REQUIRED ACTION:
Return every entry exactly, except for any pictures.
____
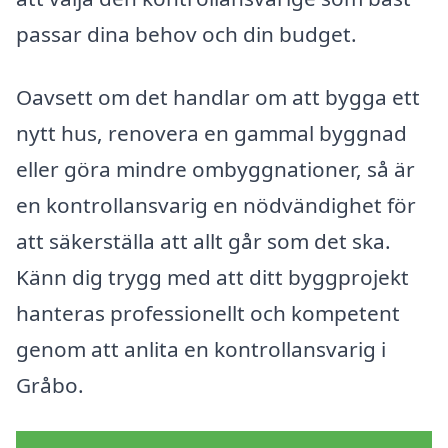
passar dina behov och din budget.
Oavsett om det handlar om att bygga ett
nytt hus, renovera en gammal byggnad
eller göra mindre ombyggnationer, så är
en kontrollansvarig en nödvändighet för
att säkerställa att allt går som det ska.
Känn dig trygg med att ditt byggprojekt
hanteras professionellt och kompetent
genom att anlita en kontrollansvarig i
Gråbo.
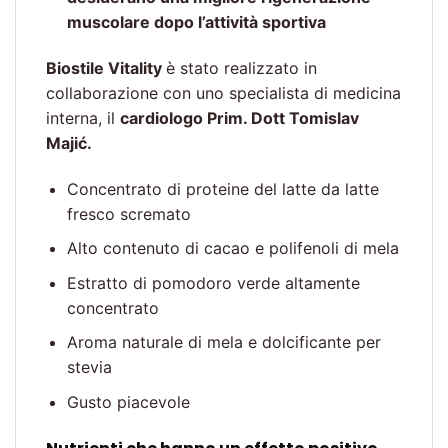
muscolare dopo l’attività sportiva
Biostile Vitality
è stato realizzato in
collaborazione con uno specialista di medicina
interna, il
cardiologo Prim. Dott Tomislav
Majić.
Concentrato di proteine ​​del latte da latte
fresco scremato
Alto contenuto di cacao e polifenoli di mela
Estratto di pomodoro verde altamente
concentrato
Aroma naturale di mela e dolcificante per
stevia
Gusto piacevole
____
RESPONSE TO THIS TASK:
passar dina behov och din budget.
Oavsett om det handlar om att bygga ett
nytt hus, renovera en gammal byggnad
eller göra mindre ombyggnationer, så är
en kontrollansvarig en nödvändighet för
att säkerställa att allt går som det ska.
Känn dig trygg med att ditt byggprojekt
hanteras professionellt och kompetent
genom att anlita en kontrollansvarig i
Gråbo.
muscolare dopo l’attività sportiva
Biostile Vitality
è stato realizzato in
collaborazione con uno specialista di medicina
interna, il
cardiologo Prim. Dott Tomislav
Majić.
Concentrato di proteine ​​del latte da latte
fresco scremato
Alto contenuto di cacao e polifenoli di mela
Estratto di pomodoro verde altamente
concentrato
Aroma naturale di mela e dolcificante per
stevia
Gusto piacevole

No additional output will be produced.